→ Problem requirements
Look through the material below and copy exactly the lines from the line with "342 292 14.16" to the line with "270 190 35.06", those two lines included.

→ Input data
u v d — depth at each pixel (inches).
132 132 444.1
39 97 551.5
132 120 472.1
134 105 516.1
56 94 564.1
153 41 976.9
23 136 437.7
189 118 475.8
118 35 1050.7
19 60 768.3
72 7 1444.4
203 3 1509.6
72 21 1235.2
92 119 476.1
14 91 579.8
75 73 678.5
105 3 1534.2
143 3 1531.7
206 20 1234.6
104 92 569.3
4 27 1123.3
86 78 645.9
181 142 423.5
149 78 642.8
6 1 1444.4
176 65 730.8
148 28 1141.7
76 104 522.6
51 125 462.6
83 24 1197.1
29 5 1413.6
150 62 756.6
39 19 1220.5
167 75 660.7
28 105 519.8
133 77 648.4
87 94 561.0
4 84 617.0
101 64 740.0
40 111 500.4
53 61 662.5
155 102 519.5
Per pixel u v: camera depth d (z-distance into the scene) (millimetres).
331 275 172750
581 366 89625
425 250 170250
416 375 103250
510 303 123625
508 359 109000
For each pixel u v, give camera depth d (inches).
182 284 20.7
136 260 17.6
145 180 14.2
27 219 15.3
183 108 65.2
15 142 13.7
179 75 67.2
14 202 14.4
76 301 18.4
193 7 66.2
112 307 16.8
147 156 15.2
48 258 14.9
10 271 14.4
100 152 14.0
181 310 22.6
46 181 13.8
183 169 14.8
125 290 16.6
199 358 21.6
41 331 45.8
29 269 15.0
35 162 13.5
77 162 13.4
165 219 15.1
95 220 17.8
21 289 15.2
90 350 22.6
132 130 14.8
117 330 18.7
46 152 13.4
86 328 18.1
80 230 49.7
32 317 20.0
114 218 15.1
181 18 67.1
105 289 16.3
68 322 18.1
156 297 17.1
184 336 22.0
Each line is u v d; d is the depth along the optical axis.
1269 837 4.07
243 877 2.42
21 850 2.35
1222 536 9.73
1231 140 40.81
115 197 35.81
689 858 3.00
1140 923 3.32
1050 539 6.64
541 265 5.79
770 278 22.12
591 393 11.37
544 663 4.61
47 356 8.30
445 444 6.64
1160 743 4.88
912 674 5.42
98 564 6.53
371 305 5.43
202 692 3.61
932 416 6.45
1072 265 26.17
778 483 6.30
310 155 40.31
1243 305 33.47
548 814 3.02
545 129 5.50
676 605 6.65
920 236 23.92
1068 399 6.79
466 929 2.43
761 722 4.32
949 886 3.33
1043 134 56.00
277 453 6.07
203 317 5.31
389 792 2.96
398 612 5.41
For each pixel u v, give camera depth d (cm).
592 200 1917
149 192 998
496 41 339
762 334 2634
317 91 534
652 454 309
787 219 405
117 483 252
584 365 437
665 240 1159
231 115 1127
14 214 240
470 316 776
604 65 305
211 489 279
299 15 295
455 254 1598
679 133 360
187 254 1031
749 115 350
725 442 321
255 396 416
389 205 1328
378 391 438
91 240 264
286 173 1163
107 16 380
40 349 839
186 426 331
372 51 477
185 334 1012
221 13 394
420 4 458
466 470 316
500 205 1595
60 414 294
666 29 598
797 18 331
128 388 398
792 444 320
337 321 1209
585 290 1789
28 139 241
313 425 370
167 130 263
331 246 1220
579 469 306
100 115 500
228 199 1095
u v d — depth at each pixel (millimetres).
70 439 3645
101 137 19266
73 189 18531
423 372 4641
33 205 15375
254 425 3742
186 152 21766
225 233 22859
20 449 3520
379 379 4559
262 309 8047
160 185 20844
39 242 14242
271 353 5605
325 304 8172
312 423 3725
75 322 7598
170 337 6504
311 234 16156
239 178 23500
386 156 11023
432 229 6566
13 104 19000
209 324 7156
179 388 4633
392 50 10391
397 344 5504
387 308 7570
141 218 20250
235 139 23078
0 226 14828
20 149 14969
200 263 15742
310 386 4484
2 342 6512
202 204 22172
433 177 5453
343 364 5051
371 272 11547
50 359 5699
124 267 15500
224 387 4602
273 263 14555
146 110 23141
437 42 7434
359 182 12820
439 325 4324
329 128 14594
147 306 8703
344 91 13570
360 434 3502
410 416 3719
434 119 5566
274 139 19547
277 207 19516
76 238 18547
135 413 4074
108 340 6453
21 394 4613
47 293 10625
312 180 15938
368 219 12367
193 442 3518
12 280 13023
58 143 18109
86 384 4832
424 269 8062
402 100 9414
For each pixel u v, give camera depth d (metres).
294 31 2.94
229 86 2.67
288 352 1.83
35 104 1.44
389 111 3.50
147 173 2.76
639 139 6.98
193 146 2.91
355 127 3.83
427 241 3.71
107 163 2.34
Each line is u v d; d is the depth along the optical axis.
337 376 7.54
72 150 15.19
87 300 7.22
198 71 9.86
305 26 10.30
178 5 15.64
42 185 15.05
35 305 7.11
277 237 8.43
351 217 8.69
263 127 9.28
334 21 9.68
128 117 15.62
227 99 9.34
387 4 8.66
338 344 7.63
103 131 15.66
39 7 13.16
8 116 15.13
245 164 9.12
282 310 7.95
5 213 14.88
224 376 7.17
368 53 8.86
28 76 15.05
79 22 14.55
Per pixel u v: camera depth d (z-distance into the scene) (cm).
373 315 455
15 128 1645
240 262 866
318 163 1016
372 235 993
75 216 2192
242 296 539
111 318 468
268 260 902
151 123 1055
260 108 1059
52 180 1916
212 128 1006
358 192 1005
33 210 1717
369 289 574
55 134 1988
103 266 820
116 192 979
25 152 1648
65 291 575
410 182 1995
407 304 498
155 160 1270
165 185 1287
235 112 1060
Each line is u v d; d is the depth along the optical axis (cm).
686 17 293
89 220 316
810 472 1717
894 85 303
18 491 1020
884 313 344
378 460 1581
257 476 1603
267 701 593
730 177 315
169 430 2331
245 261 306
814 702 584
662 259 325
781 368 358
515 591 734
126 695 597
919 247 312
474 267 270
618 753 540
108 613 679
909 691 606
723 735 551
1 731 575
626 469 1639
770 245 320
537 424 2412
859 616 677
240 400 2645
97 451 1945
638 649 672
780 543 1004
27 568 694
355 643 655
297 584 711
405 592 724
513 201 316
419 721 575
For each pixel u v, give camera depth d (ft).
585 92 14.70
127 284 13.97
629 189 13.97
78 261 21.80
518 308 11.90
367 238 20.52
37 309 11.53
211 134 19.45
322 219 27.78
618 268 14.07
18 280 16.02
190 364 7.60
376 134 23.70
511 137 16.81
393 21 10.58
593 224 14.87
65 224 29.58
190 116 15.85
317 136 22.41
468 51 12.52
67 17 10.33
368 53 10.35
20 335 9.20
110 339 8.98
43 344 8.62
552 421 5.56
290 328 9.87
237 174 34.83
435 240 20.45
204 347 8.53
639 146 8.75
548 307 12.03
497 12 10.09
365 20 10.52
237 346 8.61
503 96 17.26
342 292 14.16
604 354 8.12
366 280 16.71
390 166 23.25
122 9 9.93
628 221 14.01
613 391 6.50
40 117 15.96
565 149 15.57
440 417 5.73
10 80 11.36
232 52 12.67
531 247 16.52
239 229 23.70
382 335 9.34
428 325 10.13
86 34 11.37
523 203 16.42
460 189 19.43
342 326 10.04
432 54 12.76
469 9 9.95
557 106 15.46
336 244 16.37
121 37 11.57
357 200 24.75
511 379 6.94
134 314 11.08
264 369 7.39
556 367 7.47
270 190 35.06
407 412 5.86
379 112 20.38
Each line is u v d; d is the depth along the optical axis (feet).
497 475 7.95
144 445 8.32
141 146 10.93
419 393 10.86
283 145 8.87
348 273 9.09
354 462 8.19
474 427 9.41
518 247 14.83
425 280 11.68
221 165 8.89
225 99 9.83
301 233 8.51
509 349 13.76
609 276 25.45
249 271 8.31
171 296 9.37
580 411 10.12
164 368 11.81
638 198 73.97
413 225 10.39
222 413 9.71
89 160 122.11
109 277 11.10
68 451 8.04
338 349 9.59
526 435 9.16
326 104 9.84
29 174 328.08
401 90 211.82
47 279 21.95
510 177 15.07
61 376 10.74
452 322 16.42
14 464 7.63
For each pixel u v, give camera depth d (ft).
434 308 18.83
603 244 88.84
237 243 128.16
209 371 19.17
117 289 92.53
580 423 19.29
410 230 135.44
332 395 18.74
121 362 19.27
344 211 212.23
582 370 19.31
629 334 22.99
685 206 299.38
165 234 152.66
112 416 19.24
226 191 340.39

→ Solved problem
342 292 14.16
604 354 8.12
366 280 16.71
390 166 23.25
122 9 9.93
628 221 14.01
613 391 6.50
40 117 15.96
565 149 15.57
440 417 5.73
10 80 11.36
232 52 12.67
531 247 16.52
239 229 23.70
382 335 9.34
428 325 10.13
86 34 11.37
523 203 16.42
460 189 19.43
342 326 10.04
432 54 12.76
469 9 9.95
557 106 15.46
336 244 16.37
121 37 11.57
357 200 24.75
511 379 6.94
134 314 11.08
264 369 7.39
556 367 7.47
270 190 35.06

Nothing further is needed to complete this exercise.